A Novel Image Captioning Technique Using Deep Learning Methodology
Azam Khan, Jaswinder Singh
Abstract
The capacity of AI systems to generate captions for images autonomously represents a significant advancement in artificial intelligence and language understanding. This paper presents an advanced image captioning system that employs deep learning techniques, particularly convolutional neural networks (CNNs) and recurrent neural networks (RNNs), to produce contextually appropriate and meaningful descriptions of visual content. The proposed method extracts features using the DenseNet201 model, enabling a more comprehensive and hierarchical understanding of image components.
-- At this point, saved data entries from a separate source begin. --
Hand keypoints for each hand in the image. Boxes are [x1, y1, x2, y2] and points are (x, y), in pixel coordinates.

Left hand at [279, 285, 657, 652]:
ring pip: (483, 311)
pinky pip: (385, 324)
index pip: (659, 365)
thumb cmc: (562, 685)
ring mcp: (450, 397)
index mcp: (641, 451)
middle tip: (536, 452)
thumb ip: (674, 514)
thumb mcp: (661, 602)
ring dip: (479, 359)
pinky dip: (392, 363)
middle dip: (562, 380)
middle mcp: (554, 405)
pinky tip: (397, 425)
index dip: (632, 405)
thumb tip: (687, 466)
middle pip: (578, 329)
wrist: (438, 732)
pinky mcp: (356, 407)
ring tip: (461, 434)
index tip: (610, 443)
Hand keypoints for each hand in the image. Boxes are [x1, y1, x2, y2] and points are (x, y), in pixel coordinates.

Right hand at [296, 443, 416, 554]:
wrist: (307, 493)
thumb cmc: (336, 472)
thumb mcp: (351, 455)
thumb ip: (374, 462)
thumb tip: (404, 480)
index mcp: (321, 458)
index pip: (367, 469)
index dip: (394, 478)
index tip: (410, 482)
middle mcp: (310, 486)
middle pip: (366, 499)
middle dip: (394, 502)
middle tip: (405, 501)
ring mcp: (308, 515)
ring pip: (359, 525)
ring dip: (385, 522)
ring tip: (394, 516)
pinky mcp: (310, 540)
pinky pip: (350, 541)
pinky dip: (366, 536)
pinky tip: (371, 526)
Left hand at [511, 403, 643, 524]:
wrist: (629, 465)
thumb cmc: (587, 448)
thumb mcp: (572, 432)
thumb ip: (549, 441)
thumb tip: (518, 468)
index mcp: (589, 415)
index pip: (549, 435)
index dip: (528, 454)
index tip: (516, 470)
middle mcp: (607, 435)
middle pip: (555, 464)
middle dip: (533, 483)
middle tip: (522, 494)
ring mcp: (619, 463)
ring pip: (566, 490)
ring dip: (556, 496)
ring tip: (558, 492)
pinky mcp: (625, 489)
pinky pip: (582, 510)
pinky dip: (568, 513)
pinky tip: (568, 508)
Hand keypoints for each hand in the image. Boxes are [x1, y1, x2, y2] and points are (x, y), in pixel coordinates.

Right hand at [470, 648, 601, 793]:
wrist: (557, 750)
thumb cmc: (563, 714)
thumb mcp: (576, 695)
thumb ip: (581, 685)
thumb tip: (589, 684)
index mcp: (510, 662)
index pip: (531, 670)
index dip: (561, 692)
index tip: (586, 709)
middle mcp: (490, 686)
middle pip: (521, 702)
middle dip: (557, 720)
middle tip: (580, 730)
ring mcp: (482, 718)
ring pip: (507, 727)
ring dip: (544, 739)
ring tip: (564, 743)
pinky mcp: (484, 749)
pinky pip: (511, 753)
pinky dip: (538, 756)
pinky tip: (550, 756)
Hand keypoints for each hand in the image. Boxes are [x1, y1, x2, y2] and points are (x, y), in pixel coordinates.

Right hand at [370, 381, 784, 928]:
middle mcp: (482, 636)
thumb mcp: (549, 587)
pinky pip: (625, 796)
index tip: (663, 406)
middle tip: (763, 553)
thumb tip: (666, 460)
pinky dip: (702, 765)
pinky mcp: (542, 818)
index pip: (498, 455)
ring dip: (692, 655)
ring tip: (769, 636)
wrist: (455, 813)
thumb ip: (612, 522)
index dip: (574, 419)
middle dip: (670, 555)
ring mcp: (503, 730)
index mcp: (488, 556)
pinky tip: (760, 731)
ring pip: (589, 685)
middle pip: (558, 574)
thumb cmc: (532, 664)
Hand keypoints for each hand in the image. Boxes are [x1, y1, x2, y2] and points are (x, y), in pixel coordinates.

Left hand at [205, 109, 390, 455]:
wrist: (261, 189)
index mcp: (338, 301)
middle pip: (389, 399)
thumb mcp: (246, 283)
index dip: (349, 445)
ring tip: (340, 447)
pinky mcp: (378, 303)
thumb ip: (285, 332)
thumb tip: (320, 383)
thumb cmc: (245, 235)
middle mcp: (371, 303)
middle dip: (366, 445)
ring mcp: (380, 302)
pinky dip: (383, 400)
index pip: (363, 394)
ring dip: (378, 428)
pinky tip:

These extracted features are then fed into a long short-term memory (LSTM) network, a specialized RNN variant designed to capture sequential dependencies in language, yielding coherent and fluent captions. The model is trained and evaluated on the well-known Flickr8k dataset, achieving competitive performance as measured by BLEU score metrics and demonstrating its ability to generate human-like descriptions. This integration of CNNs and RNNs highlights the effectiveness of combining computer vision and natural language processing for automated caption generation. The approach has potential applications across various domains, including assistive technologies for the visually impaired, automated content creation for digital media, enhanced indexing and retrieval of multimedia assets, and improved human-computer interaction. Furthermore, advancements in attention mechanisms and transformer-based models present opportunities to further enhance the accuracy and contextual relevance of image captioning systems. The study underscores the broader implications of machine-generated captions for improving accessibility, boosting searchability in large-scale databases, and enabling seamless AI-human collaboration in content interpretation and storytelling.